Exercise aim: Where "settembre" appears in a line of the entries below, that line should be copied.

Data records:
Content starts

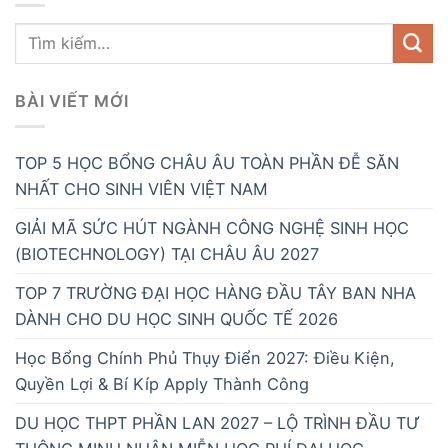
BÀI VIẾT MỚI
TOP 5 HỌC BỔNG CHÂU ÂU TOÀN PHẦN ĐỄ SĂN
NHẤT CHO SINH VIÊN VIỆT NAM
GIẢI MÃ SỨC HÚT NGÀNH CÔNG NGHỆ SINH HỌC
(BIOTECHNOLOGY) TẠI CHÂU ÂU 2027
TOP 7 TRƯỜNG ĐẠI HỌC HÀNG ĐẦU TÂY BAN NHA
DÀNH CHO DU HỌC SINH QUỐC TẾ 2026
Học Bổng Chính Phủ Thụy Điển 2027: Điều Kiện,
Quyền Lợi & Bí Kíp Apply Thành Công
DU HỌC THPT PHẦN LAN 2027 – LỘ TRÌNH ĐẦU TƯ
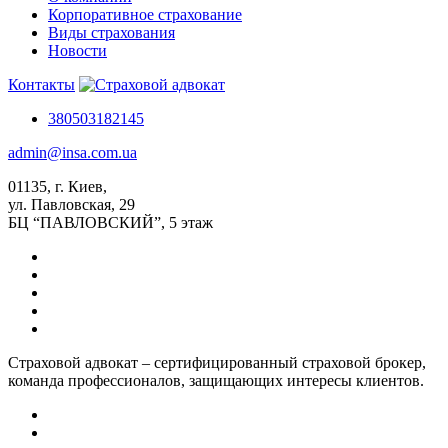
Корпоративное страхование
Виды страхования
Новости
Контакты
380503182145
admin@insa.com.ua
01135, г. Киев,
ул. Павловская, 29
БЦ “ПАВЛОВСКИЙ”, 5 этаж
Страховой адвокат – сертифицированный страховой брокер,
команда профессионалов, защищающих интересы клиентов.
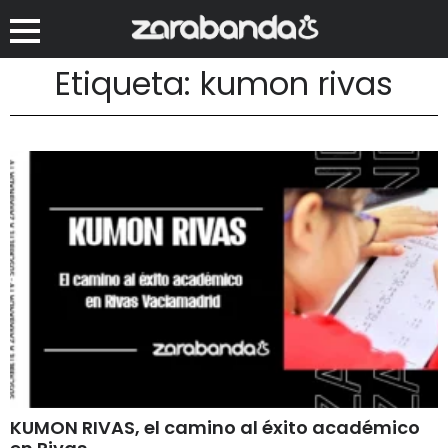
Etiqueta: kumon rivas
KUMON RIVAS, el camino al éxito académico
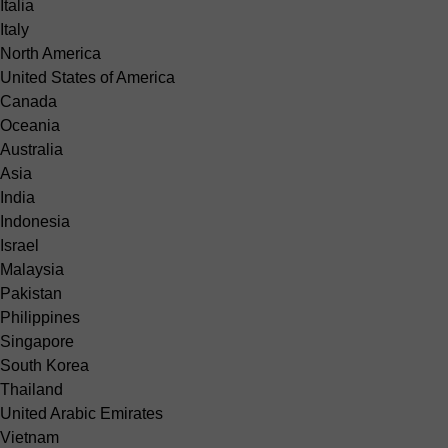
Italia
Italy
North America
United States of America
Canada
Oceania
Australia
Asia
India
Indonesia
Israel
Malaysia
Pakistan
Philippines
Singapore
South Korea
Thailand
United Arabic Emirates
Vietnam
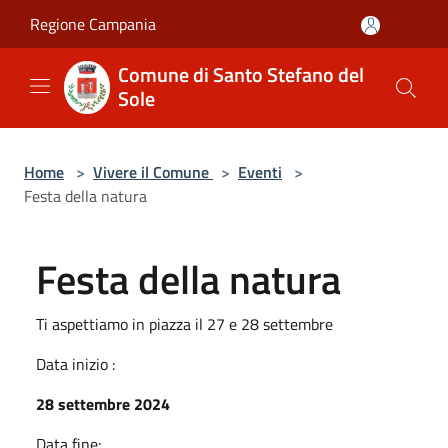
Salta al contenuto principale
Regione Campania
Comune di Santo Stefano del
Sole
Home
>
Vivere il Comune
>
Eventi
>
Festa della natura
Festa della natura
Ti aspettiamo in piazza il 27 e 28 settembre
Data inizio :
28 settembre 2024
Data fine:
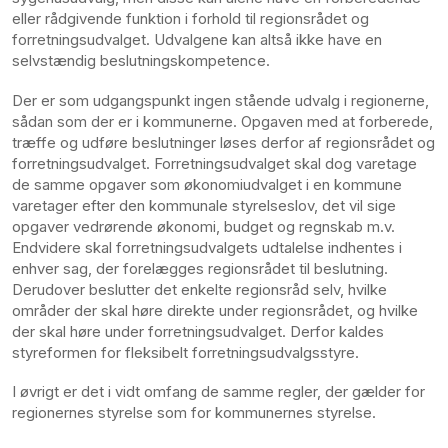
eller rådgivende funktion i forhold til regionsrådet og
forretningsudvalget. Udvalgene kan altså ikke have en
selvstændig beslutningskompetence.
Der er som udgangspunkt ingen stående udvalg i regionerne,
sådan som der er i kommunerne. Opgaven med at forberede,
træffe og udføre beslutninger løses derfor af regionsrådet og
forretningsudvalget. Forretningsudvalget skal dog varetage
de samme opgaver som økonomiudvalget i en kommune
varetager efter den kommunale styrelseslov, det vil sige
opgaver vedrørende økonomi, budget og regnskab m.v.
Endvidere skal forretningsudvalgets udtalelse indhentes i
enhver sag, der forelægges regionsrådet til beslutning.
Derudover beslutter det enkelte regionsråd selv, hvilke
områder der skal høre direkte under regionsrådet, og hvilke
der skal høre under forretningsudvalget. Derfor kaldes
styreformen for fleksibelt forretningsudvalgsstyre.
I øvrigt er det i vidt omfang de samme regler, der gælder for
regionernes styrelse som for kommunernes styrelse.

Content ends

Reply to the task:
Ti aspettiamo in piazza il 27 e 28 settembre
28 settembre 2024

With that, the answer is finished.